The presence of diabetes, renal failure, stroke, liver disease, a previous malignant tumor, and smoking were statistically significant predictors of early mortality when age and disease were included. Just over half of all deaths were from breast cancer. Heart disease and previous cancers were the next most common causes. By the end of the 30-month followup period, 15% of subjects had died.
"This paper is really a surveillance report, documenting, with population-based data, the magnitude not only of the cancer burden but of the age-related burden of other issues," Dr. Yancik told Reuters Health. "Breast cancer rates peak in the upper age segment of the population," she said. "A lot of people don't really know that."

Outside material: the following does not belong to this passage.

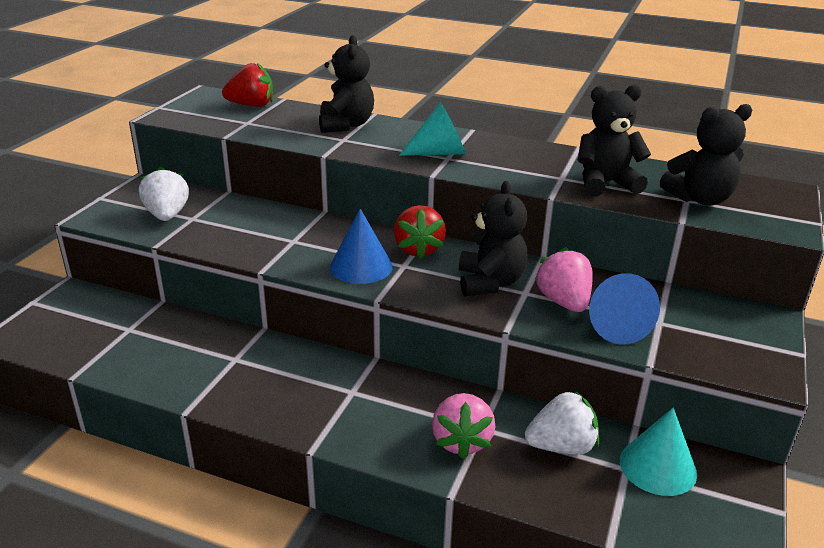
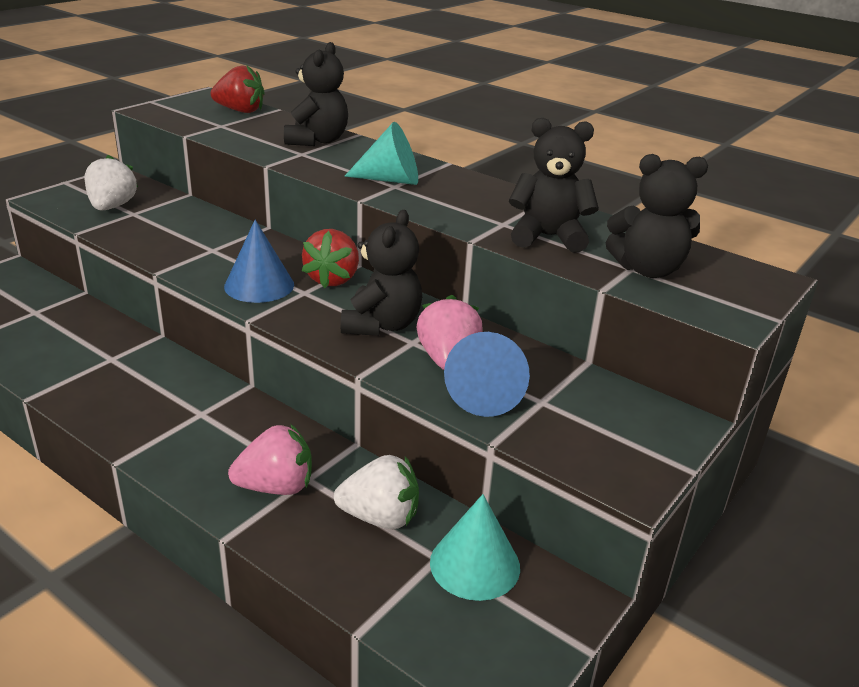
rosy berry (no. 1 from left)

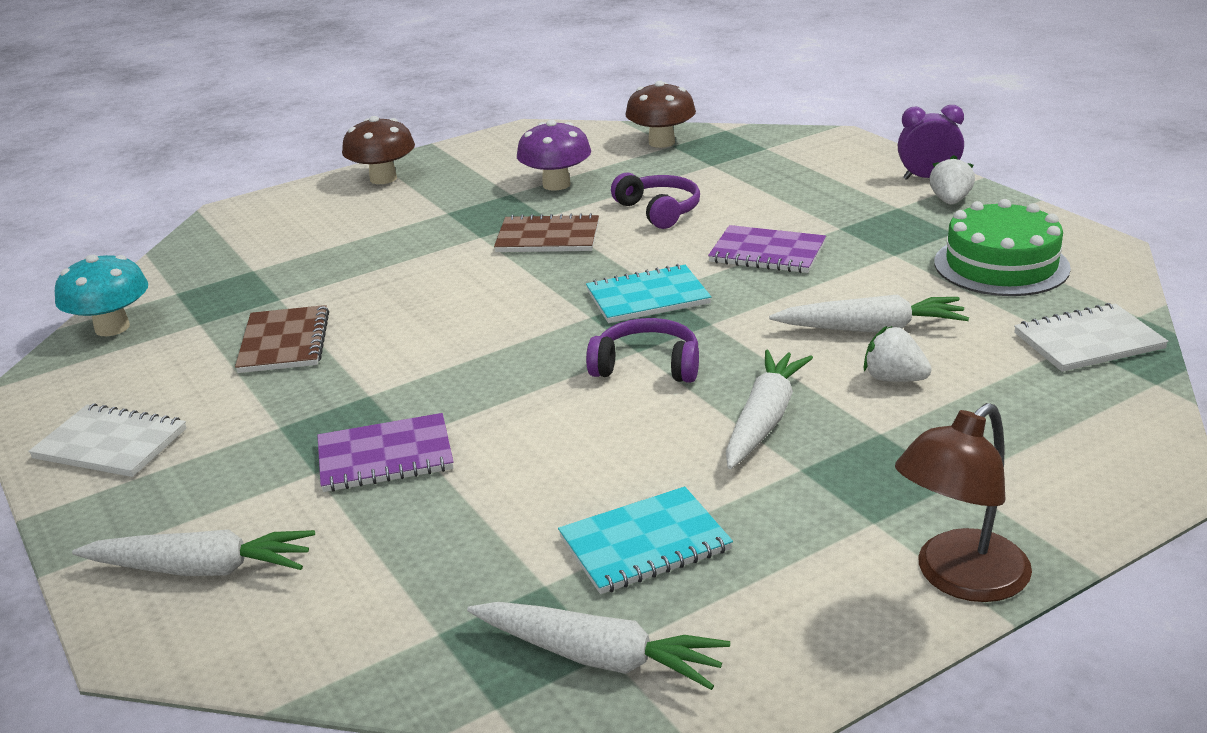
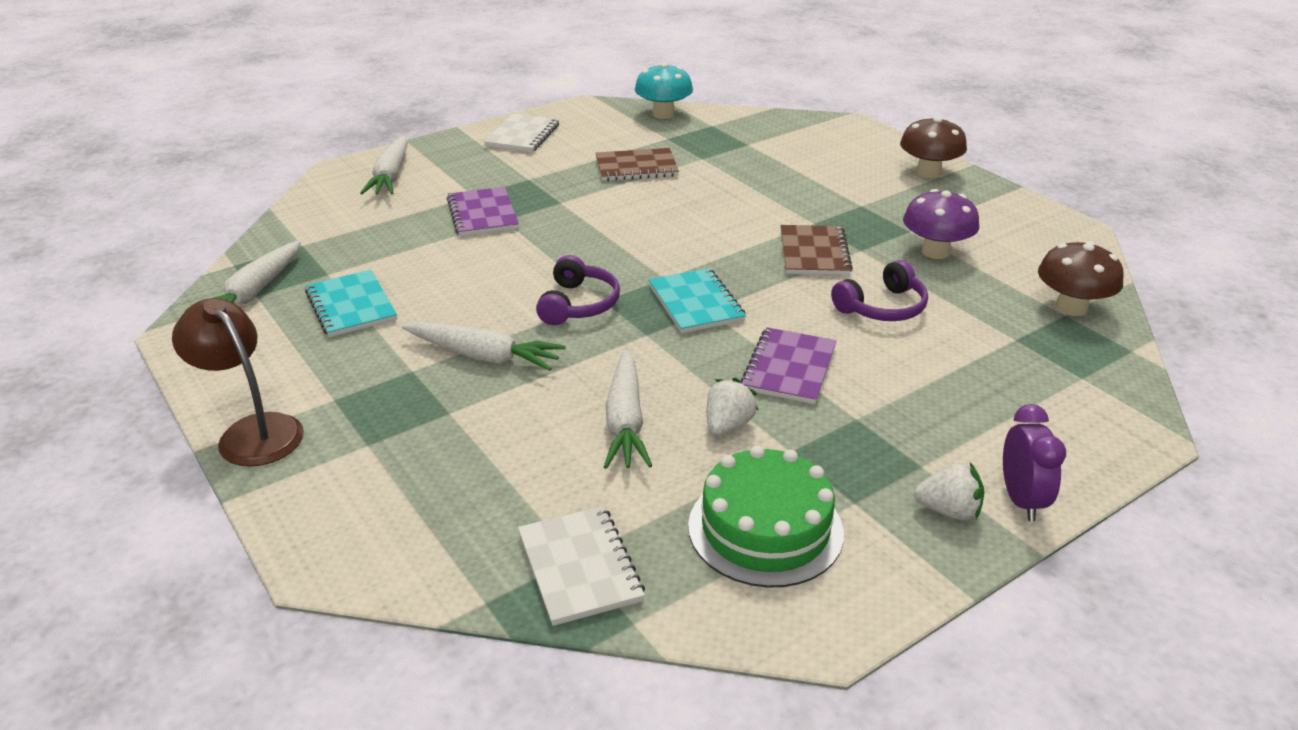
pure white berry (no. 1 from left)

"The other important message is that breast cancer doesn't occur by itself," Dr. Yancik noted. "In older women, it is occurring in a woman's body that may have preexisting illnesses." However, Dr. Yancik went on to say that she believes "it is important to emphasize the heterogeneity of aging and of the tumor stage."
"As long as prevention and cure of breast cancer remain elusive, postmenopausal women will require additional health resources to promote early detection, optimum treatment, long-term followup, and supportive care," the researchers conclude in the journal.